Portugal intends to close a legal loophole that currently prevents the taxation of virtual assets and has made the country particularly attractive to cryptocurrency investors, Portugal's finance minister said on Thursday.

"The government intends to legislate on this matter, we are not going to maintain this vacuum," Fernando Medina said at a press conference in Lisbon.

The government wants to present "as soon as possible" a new legal framework that ensures a balance between tax "fairness" and the country's international "competitiveness," Medina added.

Portugal is currently one of the few countries in Europe where cryptocurrency transactions are not subject to taxation because they are not considered currencies or financial assets, according to a notice issued by the Portuguese tax authorities in 2016 which is still in force.

Individuals do not have to pay VAT or capital gains taxes on their purchases and sales of crypto assets, and only professional activities paid in crypto are taxed.

Bitcoin used to buy Portuguese property

While new tax rules are yet to be officially introduced, cryptocurrency investments continue to gain ground in the country, particularly in the real estate sector with the first sale of property paid for in Bitcoin without conversion to euros being completed in early May.
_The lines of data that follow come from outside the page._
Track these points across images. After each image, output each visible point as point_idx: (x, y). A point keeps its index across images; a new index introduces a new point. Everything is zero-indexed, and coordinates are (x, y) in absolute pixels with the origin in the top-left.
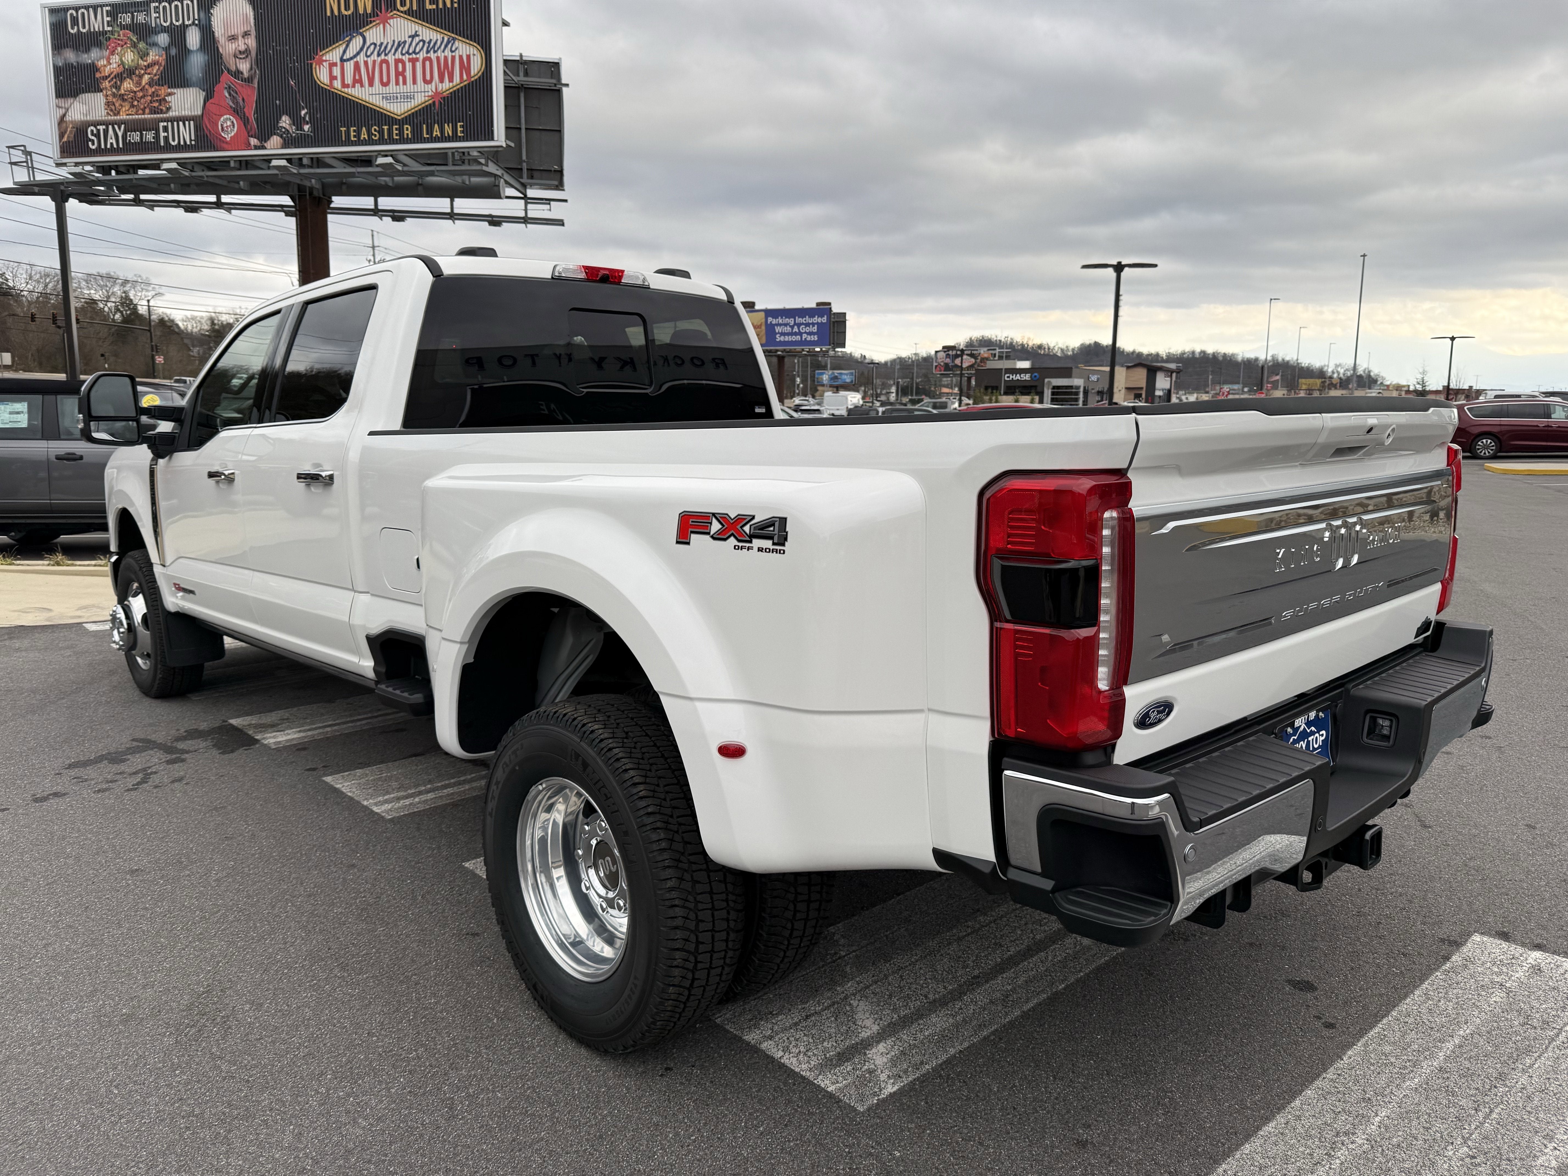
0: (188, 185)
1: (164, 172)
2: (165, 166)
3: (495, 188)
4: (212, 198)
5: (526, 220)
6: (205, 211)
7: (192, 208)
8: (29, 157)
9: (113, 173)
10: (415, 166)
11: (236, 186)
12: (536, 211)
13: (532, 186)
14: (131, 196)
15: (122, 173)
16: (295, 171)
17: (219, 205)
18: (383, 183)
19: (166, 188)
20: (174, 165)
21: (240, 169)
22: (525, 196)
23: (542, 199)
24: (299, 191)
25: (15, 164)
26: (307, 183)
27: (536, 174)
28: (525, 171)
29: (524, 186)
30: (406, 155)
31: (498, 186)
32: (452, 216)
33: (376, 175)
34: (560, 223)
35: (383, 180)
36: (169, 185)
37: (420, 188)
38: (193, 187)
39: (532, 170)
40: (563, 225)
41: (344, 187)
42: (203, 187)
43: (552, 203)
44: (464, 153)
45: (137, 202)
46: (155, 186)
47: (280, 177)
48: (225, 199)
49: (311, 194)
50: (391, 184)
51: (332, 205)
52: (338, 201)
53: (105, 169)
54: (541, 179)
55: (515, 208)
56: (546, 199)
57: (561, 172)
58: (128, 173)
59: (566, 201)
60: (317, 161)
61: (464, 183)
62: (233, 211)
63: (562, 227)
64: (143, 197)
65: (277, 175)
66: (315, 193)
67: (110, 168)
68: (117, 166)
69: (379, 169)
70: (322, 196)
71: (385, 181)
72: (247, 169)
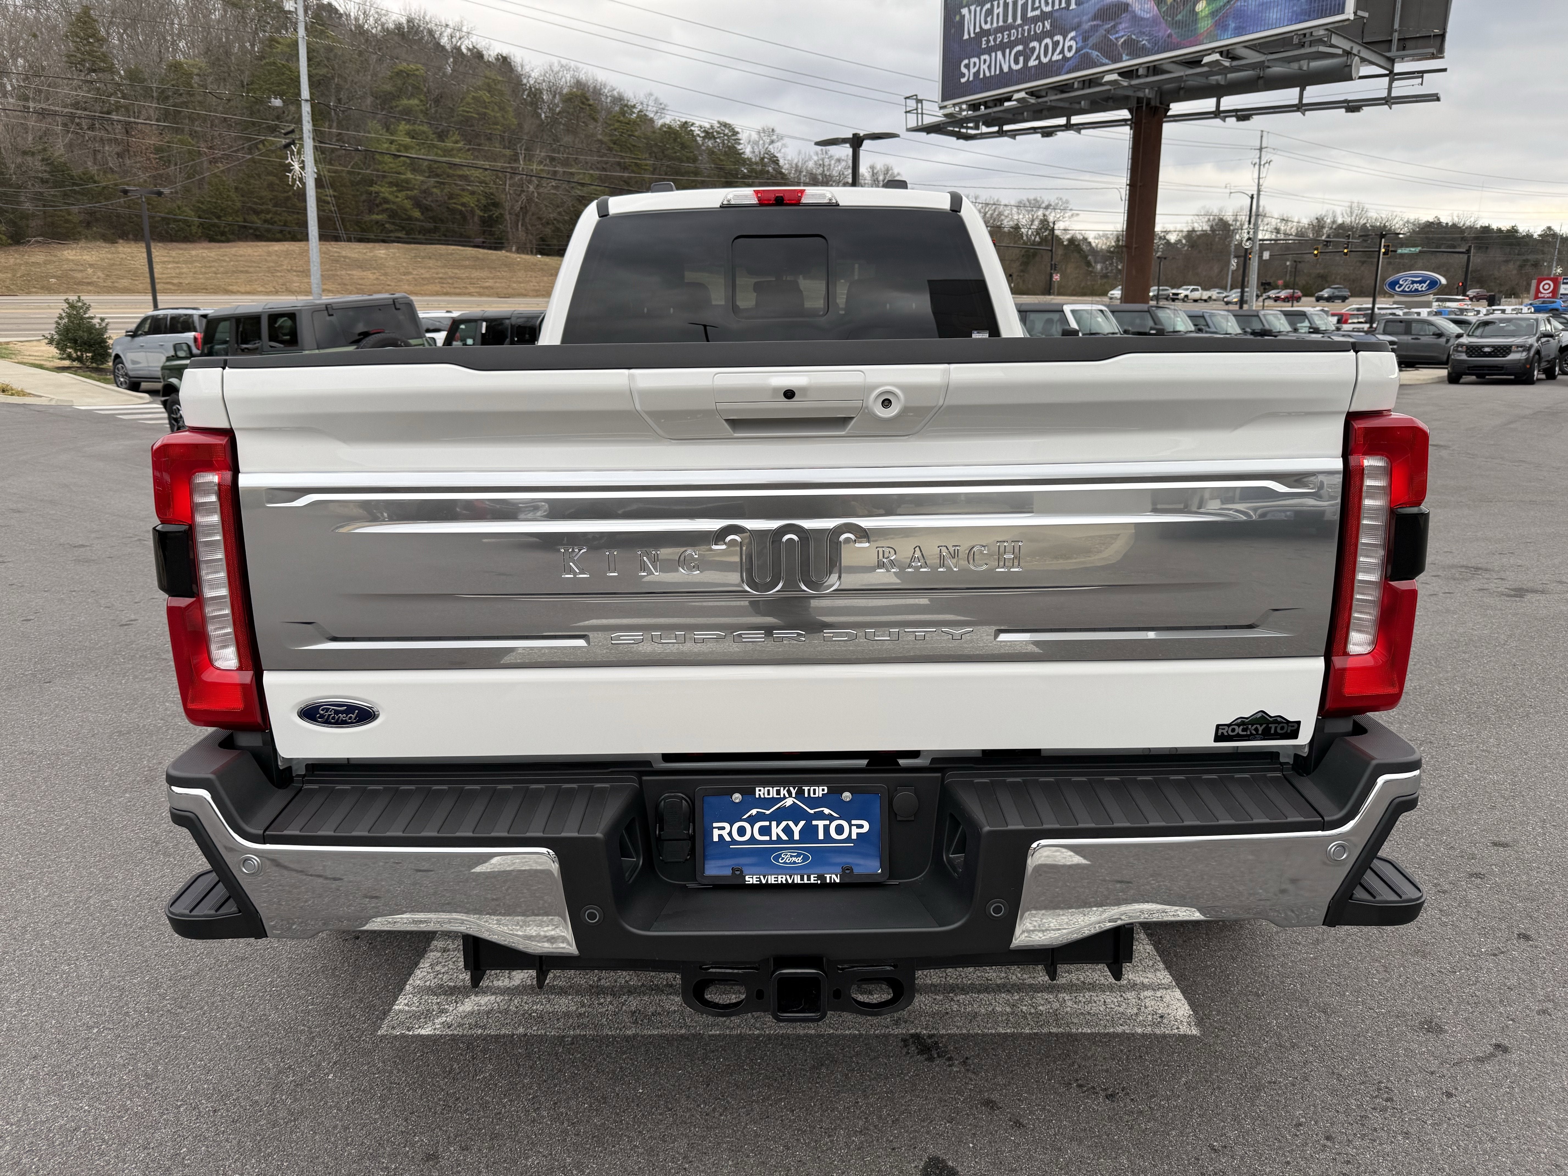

The transaction is unprecedented in Portugal and Europe, according to real estate agency Zome, the intermediary in the sale. 

The three-bedroom apartment, which was worth €110,000, was sold for 3 Bitcoins in Braga, a major city in northwest Portugal.

Made possible "thanks to a new regulation by the Order of Notaries approved at the end of April," cryptocurrency real estate transactions must be preceded by a "more extensive" verification procedure than in a traditional sale, in order to "check the source of funds under the law on money laundering", Zome spokesman Carlos Santos told AFP.

The agency, which has launched a portal with some 3,000 properties with prices displayed in Bitcoin, sees new opportunities for development despite a volatile crypto market that has plummeted in recent weeks.